## AIM OF THE EXERCISE
In the court excerpt about the apartment's condition, how often did Guzman say he visited the building?

As to the conditions in the apartment, Anna and Juan Serrata testified at trial that there was peeling paint throughout it and that the superintendent at the time, Franklin Lora ("Lora"), was in the apartment frequently to make repairs, and, in fact, had installed window guards due to Tommy's age. The deposition testimony of Lora, read at trial, supported this testimony, indicating that he had been in the apartment on numerous occasions to make repairs and that the apartment was not in good condition, had peeling paint and needed painting. Lora testified that he told Guzman, the managing agent for Proto, of the presence of persons other than the Tejada's in the apartment, of the condition of the apartment, including the peeling paint. Lora also testified that Proto's employees in the office were aware Tommy lived in the apartment and of the conditions in it.

According to Guzman during the period in question, he was employed by Proto as the managing agent of the building. Guzman testified that his responsibilities included supervising the building, collecting rent, inspecting apartments and doing repairs, and that in course of performing these responsibilities, he would visit the building one to two times a week. He further testified that minor repairs would be done by the superintendent of the building, who was a Proto employee, and that the superintendent in 1993 and 1994 was an Antonio Pichardo, and that subsequent to Pichardo, Lora was hired as the superintendent. According to Guzman, major repairs would be hired out by Proto to one of its contractors and that painting an entire apartment was the type of work performed by such a contractor. Furthermore, Guzman testified that when Proto received the notice from the Department of Health regarding the violation based on lead paint in the apartment, Proto hired Lima to do the lead paint abatement.

For the reasons below, defendants' argument, that the verdict should be set aside as. to Proto on the grounds that Proto operated as the agent for the owner, SHD, a disclosed principle, and, as an agent, it is not liable for any lead conditions that existed in the apartment, is without merit. Defendants claim that these grounds were raised as "[d]uring the trial of this action the defendants requested that liability be assessed separately by the jury as against Proto Management Corp., and said application was denied by the Court. The Court further denied the defense request to have distinct interrogatories on the verdict sheet as to Proto Realty Management Corp., and as to SHD Realty Corp., respectively."

## EXTRACTED RECORDS

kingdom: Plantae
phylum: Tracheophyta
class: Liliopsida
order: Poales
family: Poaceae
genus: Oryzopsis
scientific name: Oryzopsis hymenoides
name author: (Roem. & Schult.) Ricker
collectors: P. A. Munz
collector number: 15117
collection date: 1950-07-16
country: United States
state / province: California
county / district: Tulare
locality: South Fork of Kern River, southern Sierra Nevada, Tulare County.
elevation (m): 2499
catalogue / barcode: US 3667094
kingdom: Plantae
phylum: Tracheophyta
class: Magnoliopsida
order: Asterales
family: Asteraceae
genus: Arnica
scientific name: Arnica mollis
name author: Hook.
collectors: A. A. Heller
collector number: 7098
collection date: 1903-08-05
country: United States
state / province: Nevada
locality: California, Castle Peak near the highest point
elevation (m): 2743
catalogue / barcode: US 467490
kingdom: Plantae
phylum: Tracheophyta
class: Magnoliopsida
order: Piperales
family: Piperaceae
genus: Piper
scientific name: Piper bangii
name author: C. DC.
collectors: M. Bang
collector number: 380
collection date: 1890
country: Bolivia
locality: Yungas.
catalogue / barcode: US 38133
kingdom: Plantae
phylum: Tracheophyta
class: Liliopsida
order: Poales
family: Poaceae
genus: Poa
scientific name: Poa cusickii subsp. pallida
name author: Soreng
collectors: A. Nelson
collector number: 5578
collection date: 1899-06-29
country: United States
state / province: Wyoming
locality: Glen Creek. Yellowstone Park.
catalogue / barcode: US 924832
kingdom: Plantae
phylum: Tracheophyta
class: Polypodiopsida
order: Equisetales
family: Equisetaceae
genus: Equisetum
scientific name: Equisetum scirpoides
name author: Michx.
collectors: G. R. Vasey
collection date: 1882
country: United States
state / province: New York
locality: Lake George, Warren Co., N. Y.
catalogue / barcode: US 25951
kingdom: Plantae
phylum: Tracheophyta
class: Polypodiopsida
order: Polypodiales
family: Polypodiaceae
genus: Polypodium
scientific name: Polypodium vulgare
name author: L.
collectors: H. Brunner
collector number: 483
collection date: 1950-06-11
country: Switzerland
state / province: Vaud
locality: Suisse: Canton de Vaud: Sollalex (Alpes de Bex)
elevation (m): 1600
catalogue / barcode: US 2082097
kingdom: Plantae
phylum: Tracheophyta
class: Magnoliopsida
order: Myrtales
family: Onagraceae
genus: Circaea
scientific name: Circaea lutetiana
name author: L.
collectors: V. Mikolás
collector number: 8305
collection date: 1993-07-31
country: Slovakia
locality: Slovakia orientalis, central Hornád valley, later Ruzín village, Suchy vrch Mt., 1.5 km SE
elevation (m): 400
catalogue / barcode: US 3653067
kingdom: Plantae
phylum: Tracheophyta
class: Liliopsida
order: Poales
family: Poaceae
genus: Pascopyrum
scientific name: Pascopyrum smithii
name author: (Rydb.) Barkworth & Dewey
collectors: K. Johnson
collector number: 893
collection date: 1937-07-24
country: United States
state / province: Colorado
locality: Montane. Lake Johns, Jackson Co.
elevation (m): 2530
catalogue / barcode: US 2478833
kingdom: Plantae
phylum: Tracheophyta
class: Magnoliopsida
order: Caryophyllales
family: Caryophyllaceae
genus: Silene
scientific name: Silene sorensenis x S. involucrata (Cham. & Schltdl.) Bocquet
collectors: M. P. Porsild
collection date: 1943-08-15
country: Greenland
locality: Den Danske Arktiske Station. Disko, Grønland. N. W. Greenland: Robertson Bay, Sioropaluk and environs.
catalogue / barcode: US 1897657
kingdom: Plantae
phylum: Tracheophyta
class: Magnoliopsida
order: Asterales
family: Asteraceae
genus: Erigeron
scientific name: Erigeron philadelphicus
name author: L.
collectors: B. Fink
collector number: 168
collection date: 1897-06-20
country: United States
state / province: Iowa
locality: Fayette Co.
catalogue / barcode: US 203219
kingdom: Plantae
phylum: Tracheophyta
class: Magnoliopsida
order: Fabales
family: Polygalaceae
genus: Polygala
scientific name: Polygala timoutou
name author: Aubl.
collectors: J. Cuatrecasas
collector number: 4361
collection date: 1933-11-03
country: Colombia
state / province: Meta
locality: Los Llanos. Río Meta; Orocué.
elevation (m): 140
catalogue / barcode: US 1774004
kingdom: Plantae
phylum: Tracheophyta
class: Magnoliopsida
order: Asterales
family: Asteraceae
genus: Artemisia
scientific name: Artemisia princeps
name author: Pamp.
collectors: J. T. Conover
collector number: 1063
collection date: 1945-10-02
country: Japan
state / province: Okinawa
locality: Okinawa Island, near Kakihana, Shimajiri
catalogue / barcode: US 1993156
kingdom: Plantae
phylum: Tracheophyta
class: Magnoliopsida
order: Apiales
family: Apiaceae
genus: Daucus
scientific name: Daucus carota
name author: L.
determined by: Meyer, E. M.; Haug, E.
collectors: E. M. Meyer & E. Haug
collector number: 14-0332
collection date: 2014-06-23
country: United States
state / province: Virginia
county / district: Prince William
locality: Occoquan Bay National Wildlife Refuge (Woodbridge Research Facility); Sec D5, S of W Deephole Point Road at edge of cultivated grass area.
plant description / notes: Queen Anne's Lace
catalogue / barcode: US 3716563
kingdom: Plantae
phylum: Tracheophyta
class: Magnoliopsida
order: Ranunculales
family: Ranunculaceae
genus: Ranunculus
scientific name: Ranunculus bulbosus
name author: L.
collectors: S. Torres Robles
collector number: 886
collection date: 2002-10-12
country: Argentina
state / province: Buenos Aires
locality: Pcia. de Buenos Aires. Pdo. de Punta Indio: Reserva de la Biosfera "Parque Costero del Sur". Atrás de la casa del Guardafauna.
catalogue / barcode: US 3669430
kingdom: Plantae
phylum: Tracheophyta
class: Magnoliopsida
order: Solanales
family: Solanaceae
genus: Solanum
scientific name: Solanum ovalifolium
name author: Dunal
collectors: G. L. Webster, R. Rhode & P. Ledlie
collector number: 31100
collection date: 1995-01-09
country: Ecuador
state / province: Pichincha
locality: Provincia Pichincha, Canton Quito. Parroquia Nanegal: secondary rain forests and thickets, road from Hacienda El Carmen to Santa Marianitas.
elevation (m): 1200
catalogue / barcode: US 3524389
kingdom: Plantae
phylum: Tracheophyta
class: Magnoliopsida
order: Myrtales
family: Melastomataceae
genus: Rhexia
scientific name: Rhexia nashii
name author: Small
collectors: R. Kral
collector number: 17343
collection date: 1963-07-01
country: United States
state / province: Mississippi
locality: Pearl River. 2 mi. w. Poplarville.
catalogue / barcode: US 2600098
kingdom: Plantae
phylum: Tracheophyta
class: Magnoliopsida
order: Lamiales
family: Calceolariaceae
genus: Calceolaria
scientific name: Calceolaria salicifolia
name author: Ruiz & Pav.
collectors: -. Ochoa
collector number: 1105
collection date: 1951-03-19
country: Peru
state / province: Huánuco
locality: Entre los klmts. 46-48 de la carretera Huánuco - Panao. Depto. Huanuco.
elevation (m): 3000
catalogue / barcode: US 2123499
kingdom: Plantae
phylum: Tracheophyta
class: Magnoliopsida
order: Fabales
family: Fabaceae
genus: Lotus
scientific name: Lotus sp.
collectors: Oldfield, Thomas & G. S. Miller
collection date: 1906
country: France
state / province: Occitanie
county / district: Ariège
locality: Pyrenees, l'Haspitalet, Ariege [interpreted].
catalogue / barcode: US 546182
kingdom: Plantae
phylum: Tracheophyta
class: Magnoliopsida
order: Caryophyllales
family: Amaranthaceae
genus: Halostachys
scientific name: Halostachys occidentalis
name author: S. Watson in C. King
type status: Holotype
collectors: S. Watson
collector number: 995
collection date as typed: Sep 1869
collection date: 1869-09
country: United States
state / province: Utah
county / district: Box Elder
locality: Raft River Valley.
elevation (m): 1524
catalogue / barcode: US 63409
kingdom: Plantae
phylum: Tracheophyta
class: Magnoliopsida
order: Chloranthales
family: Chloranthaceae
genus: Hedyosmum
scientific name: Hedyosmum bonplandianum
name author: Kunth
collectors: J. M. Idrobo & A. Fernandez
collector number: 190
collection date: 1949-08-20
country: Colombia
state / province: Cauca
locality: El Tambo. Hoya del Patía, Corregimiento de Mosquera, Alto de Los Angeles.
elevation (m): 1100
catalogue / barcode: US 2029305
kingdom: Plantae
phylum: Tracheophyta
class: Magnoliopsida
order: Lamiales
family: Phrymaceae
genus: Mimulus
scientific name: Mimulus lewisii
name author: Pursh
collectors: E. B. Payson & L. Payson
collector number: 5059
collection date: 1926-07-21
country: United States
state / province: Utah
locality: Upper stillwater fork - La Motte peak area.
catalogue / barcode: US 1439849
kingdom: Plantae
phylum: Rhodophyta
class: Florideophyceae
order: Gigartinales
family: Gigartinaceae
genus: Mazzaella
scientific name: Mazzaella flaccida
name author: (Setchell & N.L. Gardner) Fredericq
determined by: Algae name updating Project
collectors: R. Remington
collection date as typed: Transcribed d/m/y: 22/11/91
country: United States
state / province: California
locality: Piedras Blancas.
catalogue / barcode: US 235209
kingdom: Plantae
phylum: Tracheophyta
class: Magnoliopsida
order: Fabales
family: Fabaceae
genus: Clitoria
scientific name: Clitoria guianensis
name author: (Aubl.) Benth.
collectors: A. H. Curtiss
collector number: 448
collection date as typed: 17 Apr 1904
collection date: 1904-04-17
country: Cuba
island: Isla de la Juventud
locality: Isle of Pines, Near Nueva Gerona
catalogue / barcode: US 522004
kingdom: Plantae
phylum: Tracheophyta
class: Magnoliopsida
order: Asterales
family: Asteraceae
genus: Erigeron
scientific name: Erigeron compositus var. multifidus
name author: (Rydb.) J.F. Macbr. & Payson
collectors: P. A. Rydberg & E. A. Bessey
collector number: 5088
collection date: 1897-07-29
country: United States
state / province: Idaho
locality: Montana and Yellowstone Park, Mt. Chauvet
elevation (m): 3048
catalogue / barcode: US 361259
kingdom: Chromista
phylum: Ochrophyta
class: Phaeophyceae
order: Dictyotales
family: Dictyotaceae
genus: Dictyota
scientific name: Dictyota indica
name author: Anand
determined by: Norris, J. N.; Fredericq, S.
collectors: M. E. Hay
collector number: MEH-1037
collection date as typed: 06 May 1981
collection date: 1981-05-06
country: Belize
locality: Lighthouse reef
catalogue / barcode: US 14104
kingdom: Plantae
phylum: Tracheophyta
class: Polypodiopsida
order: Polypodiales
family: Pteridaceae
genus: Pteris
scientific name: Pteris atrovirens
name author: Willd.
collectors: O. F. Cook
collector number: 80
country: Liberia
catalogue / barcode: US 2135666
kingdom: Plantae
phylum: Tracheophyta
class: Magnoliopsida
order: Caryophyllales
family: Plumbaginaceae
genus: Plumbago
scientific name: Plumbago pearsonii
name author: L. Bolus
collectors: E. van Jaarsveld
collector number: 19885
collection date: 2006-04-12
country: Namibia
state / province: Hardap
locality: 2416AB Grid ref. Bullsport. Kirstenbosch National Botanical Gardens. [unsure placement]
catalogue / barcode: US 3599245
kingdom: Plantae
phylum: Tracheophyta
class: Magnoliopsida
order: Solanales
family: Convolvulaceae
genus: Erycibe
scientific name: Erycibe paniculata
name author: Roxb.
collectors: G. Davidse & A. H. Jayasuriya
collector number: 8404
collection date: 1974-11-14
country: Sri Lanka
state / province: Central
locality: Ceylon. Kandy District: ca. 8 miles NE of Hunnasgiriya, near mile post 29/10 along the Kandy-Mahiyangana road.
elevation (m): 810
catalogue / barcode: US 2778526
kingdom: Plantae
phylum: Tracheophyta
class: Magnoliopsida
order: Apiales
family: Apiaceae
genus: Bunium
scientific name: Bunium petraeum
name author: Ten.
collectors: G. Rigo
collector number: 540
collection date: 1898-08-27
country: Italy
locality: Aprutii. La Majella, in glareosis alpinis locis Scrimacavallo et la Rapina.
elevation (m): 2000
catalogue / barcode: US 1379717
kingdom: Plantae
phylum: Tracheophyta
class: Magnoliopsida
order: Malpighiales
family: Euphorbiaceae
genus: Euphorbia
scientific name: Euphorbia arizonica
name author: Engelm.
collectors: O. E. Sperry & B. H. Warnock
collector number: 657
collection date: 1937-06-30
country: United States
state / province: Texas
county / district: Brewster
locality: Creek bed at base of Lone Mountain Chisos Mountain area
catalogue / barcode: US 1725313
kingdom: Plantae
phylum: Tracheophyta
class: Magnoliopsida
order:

## WRITTEN RESPONSE
He testified that he visited the building one to two times a week.